Tapijulapa sorprende, al tiempo que impregna de paz. Para descubrirlo hay que salir de Villahermosa, por la Carretera 195 y recorrer alrededor de 90 km hacia el Municipio de Tacotalpa, en la zona de la Sierra, donde la lluvia perpetua no se convierte en un impedimento, sino en una atmósfera de misticismo y contacto con la naturaleza.
Enclavado en medio de la Selva, rodeado de Montañas y Valles, enmarcado por dos Ríos: Oxolotán y Amatán. Poseedor de una Arquitectura Colonial tradicional, los Artesanos trabajan la Madera y el Mimbre, con los que elaboran excelentes muebles y artículos decorativos.
Las actividades económicas son la Agricultura, el Turismo, las Artesanías y la Ganadería.
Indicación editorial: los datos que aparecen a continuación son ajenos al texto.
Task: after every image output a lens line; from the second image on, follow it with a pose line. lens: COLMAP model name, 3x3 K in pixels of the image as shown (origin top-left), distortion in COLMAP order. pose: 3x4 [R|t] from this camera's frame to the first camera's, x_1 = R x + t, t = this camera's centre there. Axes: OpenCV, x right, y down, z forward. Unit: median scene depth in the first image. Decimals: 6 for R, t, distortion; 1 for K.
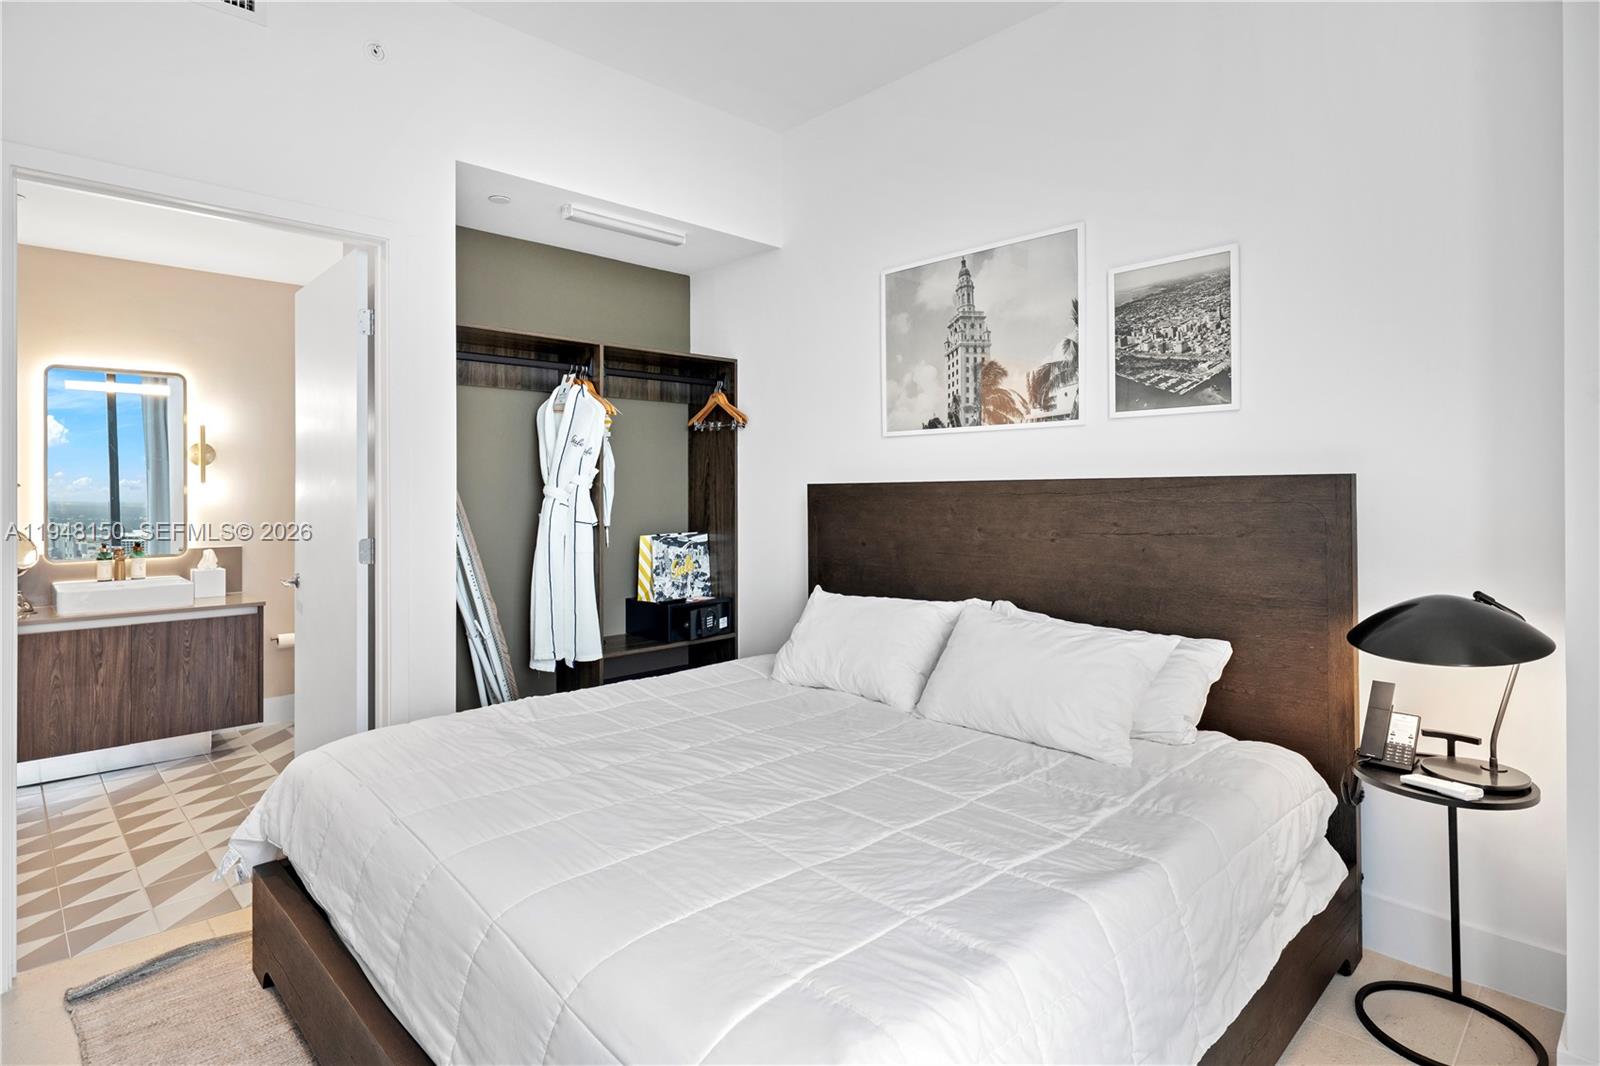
lens RADIAL K [[831.8, 0, 797.9], [0, 831.8, 492.4], [0, 0, 1]] dist [-0.002695, -0.000673]
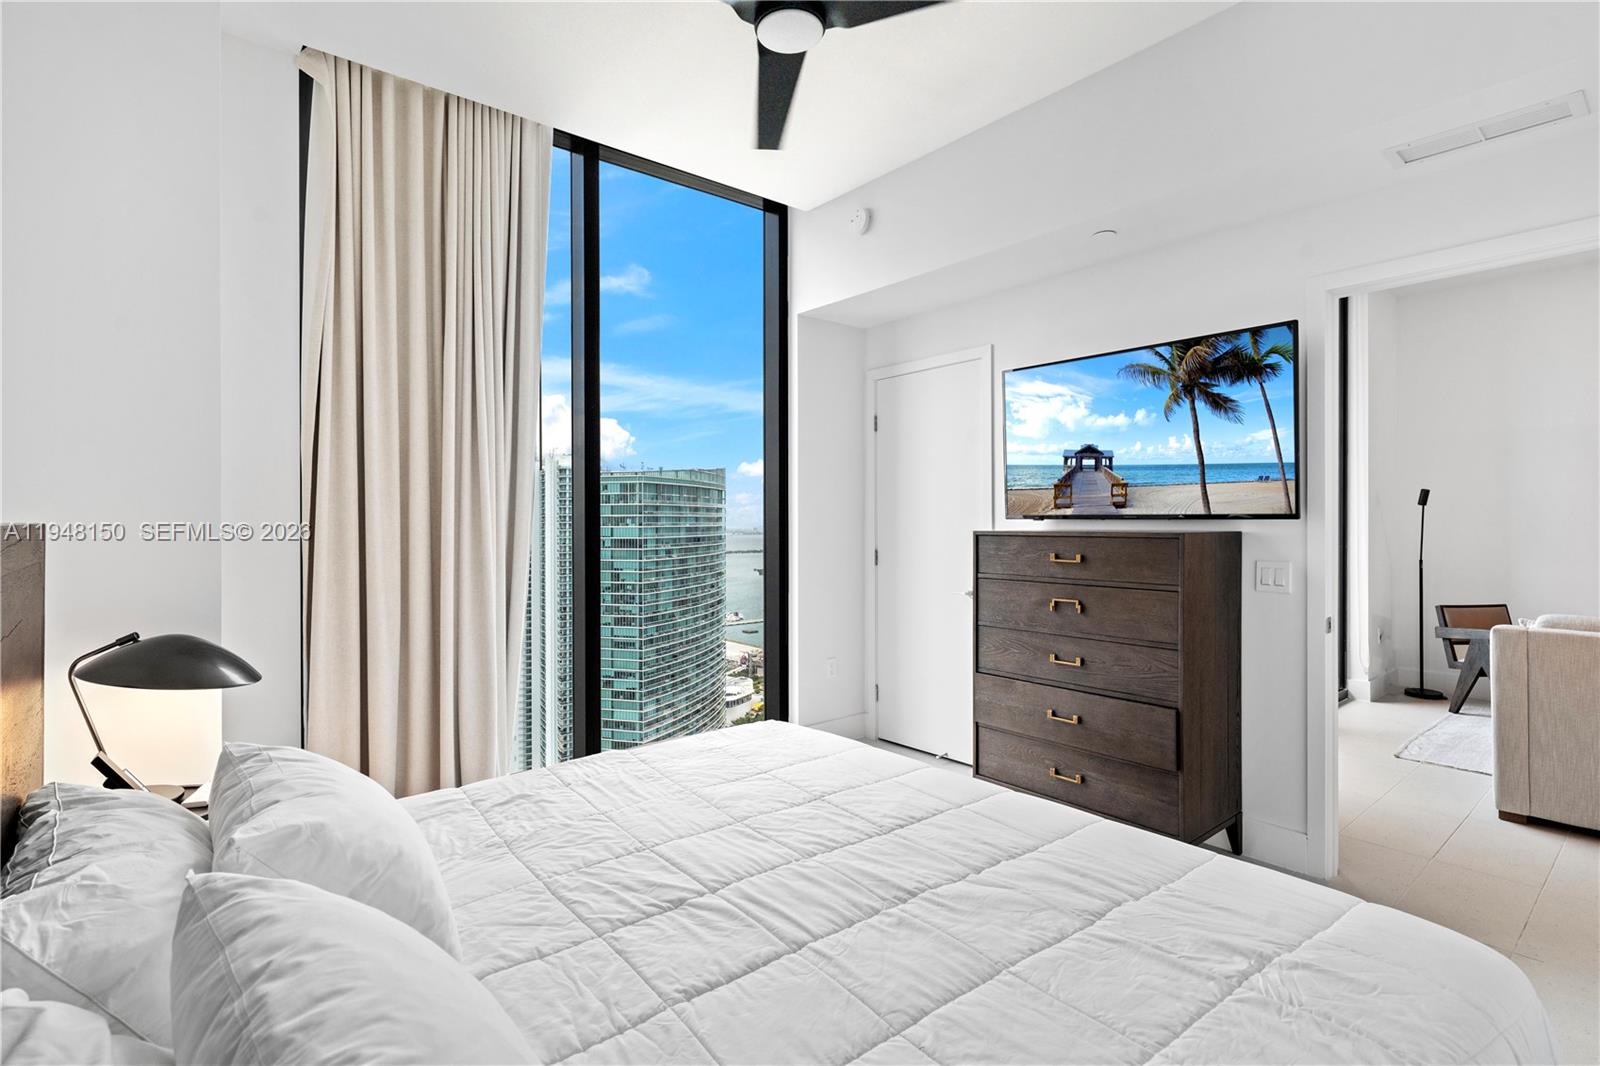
lens RADIAL K [[745.7, 0, 800.0], [0, 745.7, 533.0], [0, 0, 1]] dist [0.002371, 0.000110]
pose [[-0.997373, 0.006014, 0.072193, -0.083649], [0.006814, 0.999918, 0.010837, -0.009778], [-0.072122, 0.011301, -0.997332, 1.240983]]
La distancia de la Cabecera Municipio es de 22 kilómetros.
Su significado es “Lugar donde se rompen Cántaros”; Hermoso Pueblo Serrano remodelado estilo Colonial Mexicano asentado en la confluencia de los ríos Oxolotán y Amatán, cuyas aguas en distintas tonalidades de verde conforman un paisaje único.
Es una Villa perteneciente al Municipio de Tacotalpa. Quedó dentro de los 4 Semifinalistas para convertirse en Pueblo Mágico en todo el País, sin embargo, se ha hecho esfuerzos extraordinarios para incrementar su Belleza para lograr la distinción que será beneficiosa para todo el Estado de Tabasco y la Región Sureste.
El Distintivo de Pueblo Mágico lo proporciona la Secretaria de Turismo Federal con la finalidad de conservar los Pueblos más típicos de México y con ello Tapijulapa podrá recibir más recursos financieros para su conservación y mantenimiento cada año y resolver sus problemas que lo aquejan.
Sus calles son estrechas y adoquinadas, marco perfecto para las casitas tradicionales: todas blancas con cenefa roja a juego con los techos a dos aguas de teja igualmente roja y fina herrería en puertas, ventanas y balcones, éstos últimos, decorados con macetas de coloridas flores.
En la parte más alta del cerro, se ubica el templo Dominico Santiago Apóstol, construido a finales del siglo XVII, desde donde se deja ver el poblado en todo su esplendor, rodeado por valles y montañas, por la uniformidad y tradicionalismo de su arquitectura.
Una larga sucesión de escalinatas invita a descender al corazón del pueblo, dejarse extraviar por los callejones y curiosear por los talleres de los artesanos que trabajan en el Tejido de Mimbre. Con él hacen todo tipo de objetos: diademas, sombreros, lámparas, cestas y hasta muebles de diseños complicados y muy estéticos.